Friends are going to play console. They have two joysticks and only one charger for them. Initially first joystick is charged at a1 percent and second one is charged at a2 percent. You can connect charger to a joystick only at the beginning of each minute. In one minute joystick either discharges by 2 percent (if not connected to a charger) or charges by 1 percent (if connected to a charger).

Game continues while both joysticks have a positive charge. Hence, if at the beginning of minute some joystick is charged by 1 percent, it has to be connected to a charger, otherwise the game stops. If some joystick completely discharges (its charge turns to 0), the game also stops.

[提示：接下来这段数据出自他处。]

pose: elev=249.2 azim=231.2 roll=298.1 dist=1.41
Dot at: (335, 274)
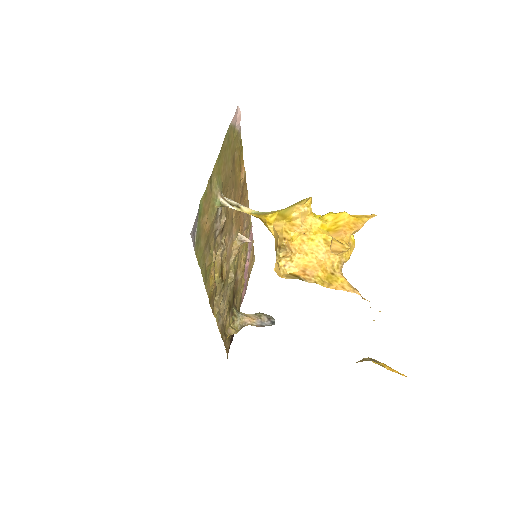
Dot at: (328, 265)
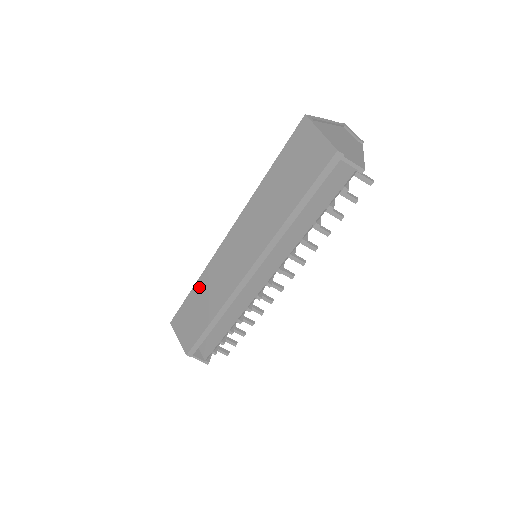
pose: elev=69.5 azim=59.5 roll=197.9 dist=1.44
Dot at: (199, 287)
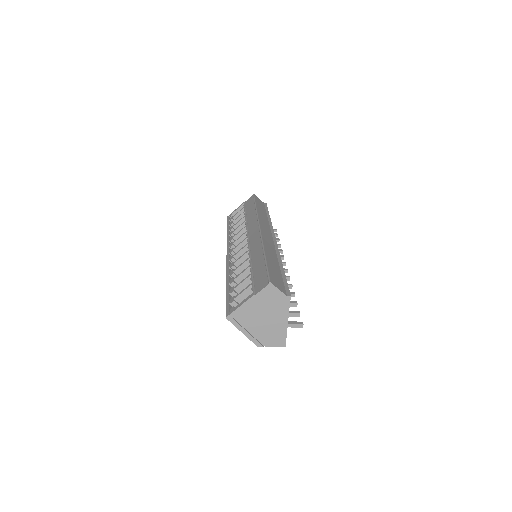
Dot at: occluded
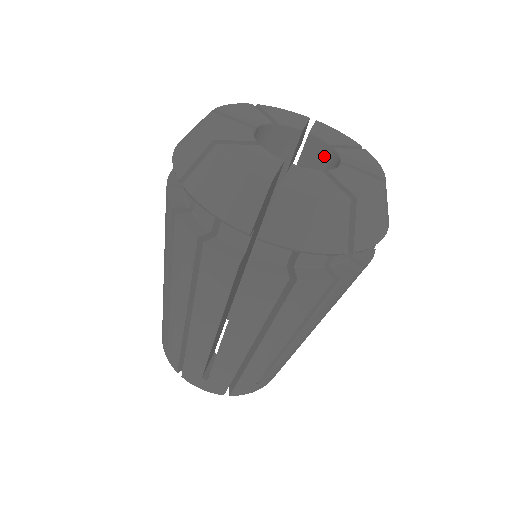
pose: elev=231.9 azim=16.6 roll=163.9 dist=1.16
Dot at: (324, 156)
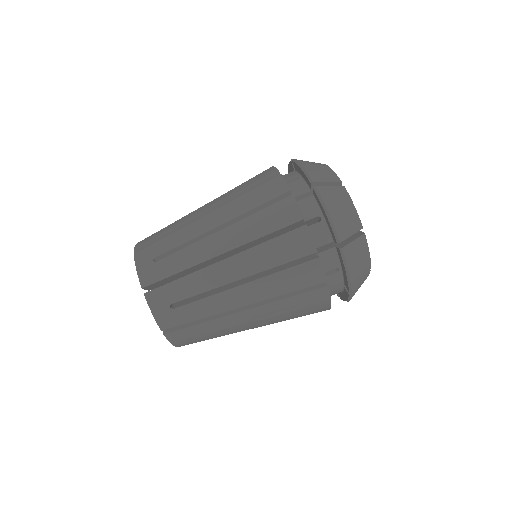
Dot at: occluded
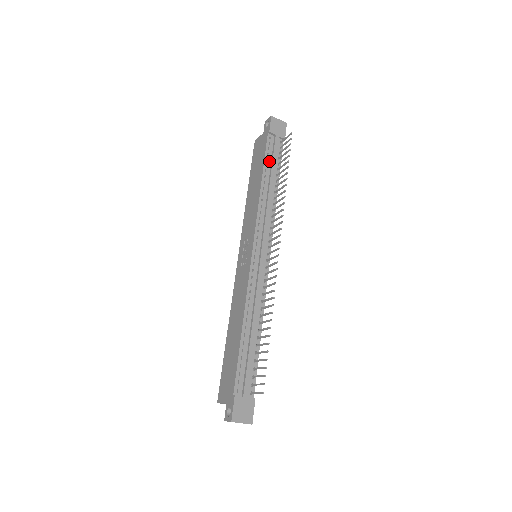
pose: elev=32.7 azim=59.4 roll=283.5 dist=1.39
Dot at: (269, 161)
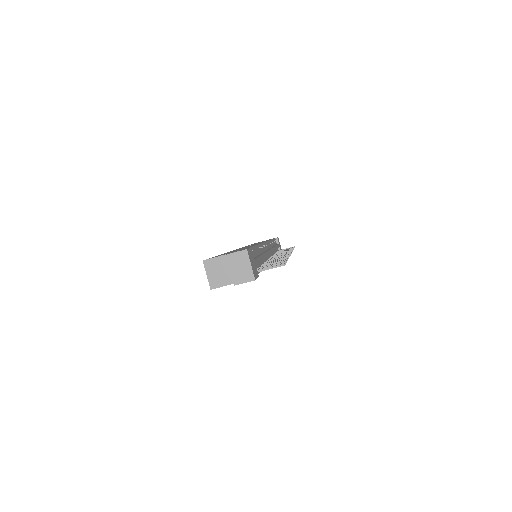
Dot at: (274, 243)
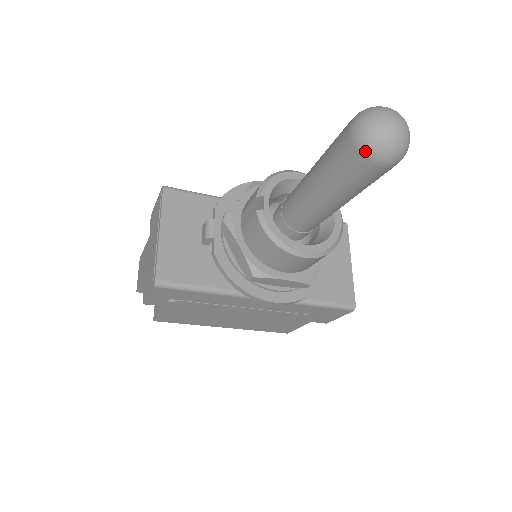
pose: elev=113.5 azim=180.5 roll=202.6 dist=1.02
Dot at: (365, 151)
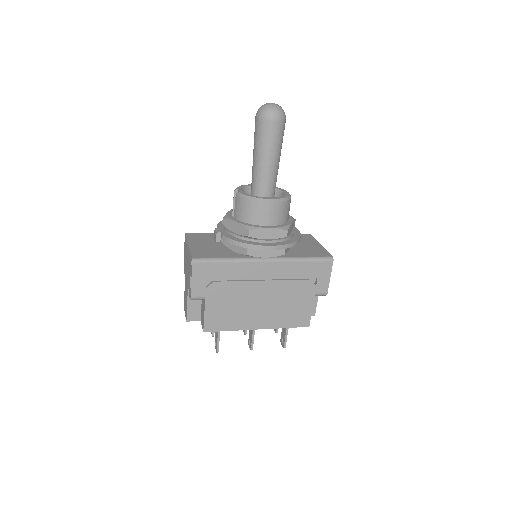
Dot at: (264, 117)
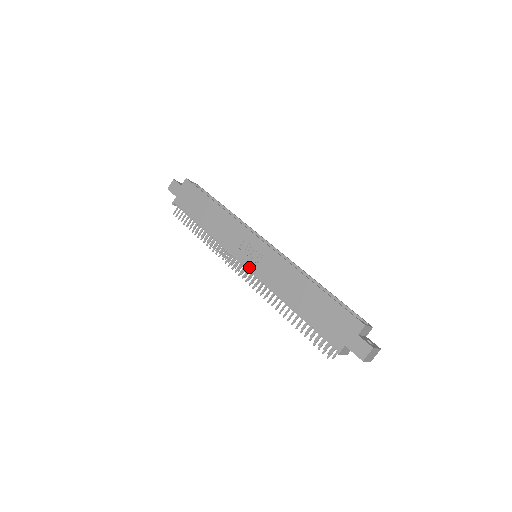
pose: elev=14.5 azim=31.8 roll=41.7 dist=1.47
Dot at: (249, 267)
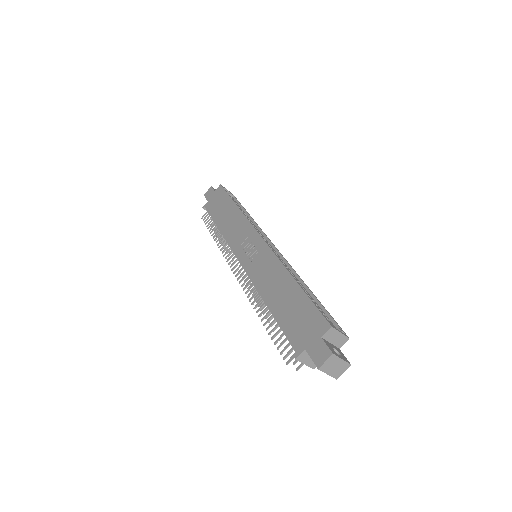
Dot at: (243, 263)
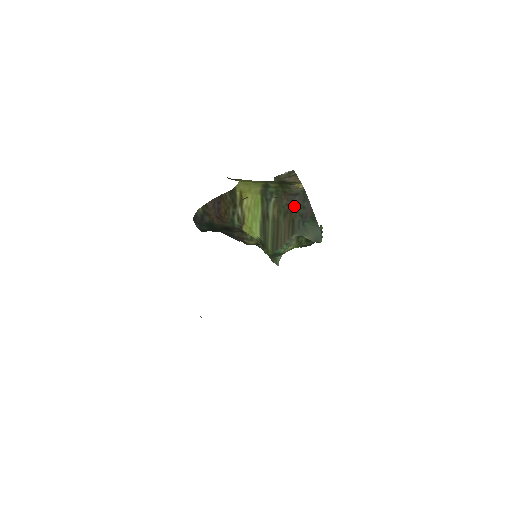
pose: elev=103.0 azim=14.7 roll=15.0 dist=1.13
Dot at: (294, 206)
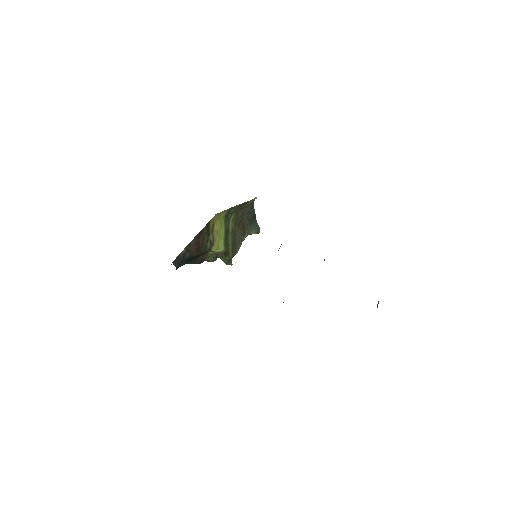
Dot at: (245, 215)
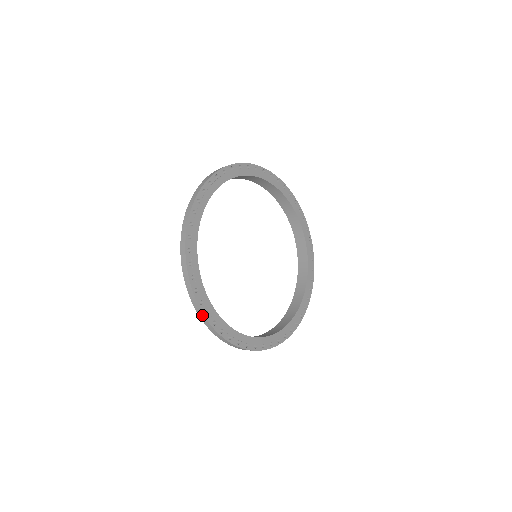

Determine the maximum number of minutes that game can last. It is prohibited to pause the game, i. e. at each moment both joysticks should be enabled. It is allowed for joystick to be charged by more than 100 percent.

Input

The first line of the input contains two positive integers a1 and a2 (1 ≤ a1, a2 ≤ 100), the initial charge level of first and second joystick respectively.

Output

Output the only integer, the maximum number of minutes that the game can last. Game continues until some joystick is discharged.

Sample Input

3 5

Sample Output

6

题意

你有两个手机，和一个充电器，如果手机插上充电器，每秒涨%1的电，如果不插充电器，每秒掉%2的电

问你最多能维持多久两个手机都有电。

可以超过100%

题解

一：DP

dp[i][j]表示第一个手机有i的电，第二个手机有j的电最长能够坚持多久

然后特判一下1 1的情况就好了。

// Author : RioTian
// Time : 20/10/14
#include <bits/stdc++.h>
using namespace std;
typedef long long ll;
int dp[320][320], vis[320][320];
int solve(int x, int y) {
    if (x > y) swap(x, y);
    if (x <= 0) return 0;
    if (vis[x][y]) return dp[x][y];
    vis[x][y] = 1;
    dp[x][y] = max(solve(x - 2, y + 1), solve(x + 1, y - 2)) + 1;
    return dp[x][y];
}
int main() {
    // freopen("in.txt", "r", stdin);
    ios::sync_with_stdio(false), cin.tie(0), cout.tie(0);
    int a, b;
    cin >> a >> b;
    if (a == 1 && b == 1)
        cout << 0 << endl;
    else
        cout << solve(a, b) << endl;
}

二：数学

// Author : RioTian
// Time : 20/10/14
#include <bits/stdc++.h>
using namespace std;
typedef long long ll;
int main() {
    // freopen("in.txt","r",stdin);
    ios::sync_with_stdio(false), cin.tie(0), cout.tie(0);
    int a, b; cin >> a >> b;
    cout << ((a + b == 2) ? 0 : a + b - 2 - !(a - b) % 3) << endl;
}

三：模拟

// Author : RioTian
// Time : 20/10/14
#include <bits/stdc++.h>
using namespace std;
typedef long long ll;
int main() {
    // freopen("in.txt","r",stdin);
    ios::sync_with_stdio(false), cin.tie(0), cout.tie(0);
    int a, b, cnt = 0;
    cin >> a >> b;
    while (a > 0 && b > 0) {
        if (a < 2 && b < 2) break;
        if (a < b) swap(a, b);
        a -= 2, b++, cnt++;
    }
    cout << cnt << endl;
}